| The problem |
Your task is to filter the entries and copy every line containing the string "经营状况分析".

| Exercise data |
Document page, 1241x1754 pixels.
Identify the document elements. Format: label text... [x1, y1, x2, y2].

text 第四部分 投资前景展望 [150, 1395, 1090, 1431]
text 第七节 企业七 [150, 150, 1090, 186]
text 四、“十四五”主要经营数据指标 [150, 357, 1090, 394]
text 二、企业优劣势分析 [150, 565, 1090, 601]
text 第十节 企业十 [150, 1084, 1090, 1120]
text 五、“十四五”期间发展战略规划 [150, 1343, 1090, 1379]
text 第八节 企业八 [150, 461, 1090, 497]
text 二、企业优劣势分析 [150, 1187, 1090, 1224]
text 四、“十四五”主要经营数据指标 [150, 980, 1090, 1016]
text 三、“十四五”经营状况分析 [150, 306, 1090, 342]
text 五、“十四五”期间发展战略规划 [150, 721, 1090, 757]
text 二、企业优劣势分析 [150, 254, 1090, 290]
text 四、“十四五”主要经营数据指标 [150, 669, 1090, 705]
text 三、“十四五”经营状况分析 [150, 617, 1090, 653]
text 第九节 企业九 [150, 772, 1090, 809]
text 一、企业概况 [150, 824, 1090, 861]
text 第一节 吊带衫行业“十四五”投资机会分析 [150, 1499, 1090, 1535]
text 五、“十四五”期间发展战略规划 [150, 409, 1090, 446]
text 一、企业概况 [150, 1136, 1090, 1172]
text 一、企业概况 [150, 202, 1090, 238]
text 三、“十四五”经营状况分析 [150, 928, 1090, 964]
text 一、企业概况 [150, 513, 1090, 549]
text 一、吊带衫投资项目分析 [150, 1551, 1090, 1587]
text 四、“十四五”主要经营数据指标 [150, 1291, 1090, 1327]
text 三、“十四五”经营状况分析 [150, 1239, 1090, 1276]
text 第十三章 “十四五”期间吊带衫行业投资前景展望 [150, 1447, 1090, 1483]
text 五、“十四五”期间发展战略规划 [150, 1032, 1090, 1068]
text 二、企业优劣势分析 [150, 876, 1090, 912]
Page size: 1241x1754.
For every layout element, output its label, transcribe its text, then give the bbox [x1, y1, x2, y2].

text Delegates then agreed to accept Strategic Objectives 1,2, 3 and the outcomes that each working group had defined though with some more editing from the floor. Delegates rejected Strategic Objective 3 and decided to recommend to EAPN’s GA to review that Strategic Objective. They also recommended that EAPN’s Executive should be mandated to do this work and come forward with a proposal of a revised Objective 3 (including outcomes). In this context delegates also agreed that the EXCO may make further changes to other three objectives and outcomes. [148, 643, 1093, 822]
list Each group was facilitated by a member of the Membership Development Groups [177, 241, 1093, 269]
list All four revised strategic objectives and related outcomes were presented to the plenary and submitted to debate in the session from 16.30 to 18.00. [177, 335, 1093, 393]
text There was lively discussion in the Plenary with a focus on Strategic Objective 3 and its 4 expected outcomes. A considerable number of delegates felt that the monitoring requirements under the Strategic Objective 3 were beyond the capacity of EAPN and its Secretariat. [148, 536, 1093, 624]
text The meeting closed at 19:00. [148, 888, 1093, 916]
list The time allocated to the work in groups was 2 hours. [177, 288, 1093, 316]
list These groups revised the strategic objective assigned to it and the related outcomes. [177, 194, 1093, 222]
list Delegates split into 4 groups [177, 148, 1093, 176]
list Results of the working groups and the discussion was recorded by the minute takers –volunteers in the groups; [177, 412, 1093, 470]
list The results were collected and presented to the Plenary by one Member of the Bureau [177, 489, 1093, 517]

| Answer box |
text 三、“十四五”经营状况分析 [150, 306, 1090, 342]
text 三、“十四五”经营状况分析 [150, 617, 1090, 653]
text 三、“十四五”经营状况分析 [150, 928, 1090, 964]
text 三、“十四五”经营状况分析 [150, 1239, 1090, 1276]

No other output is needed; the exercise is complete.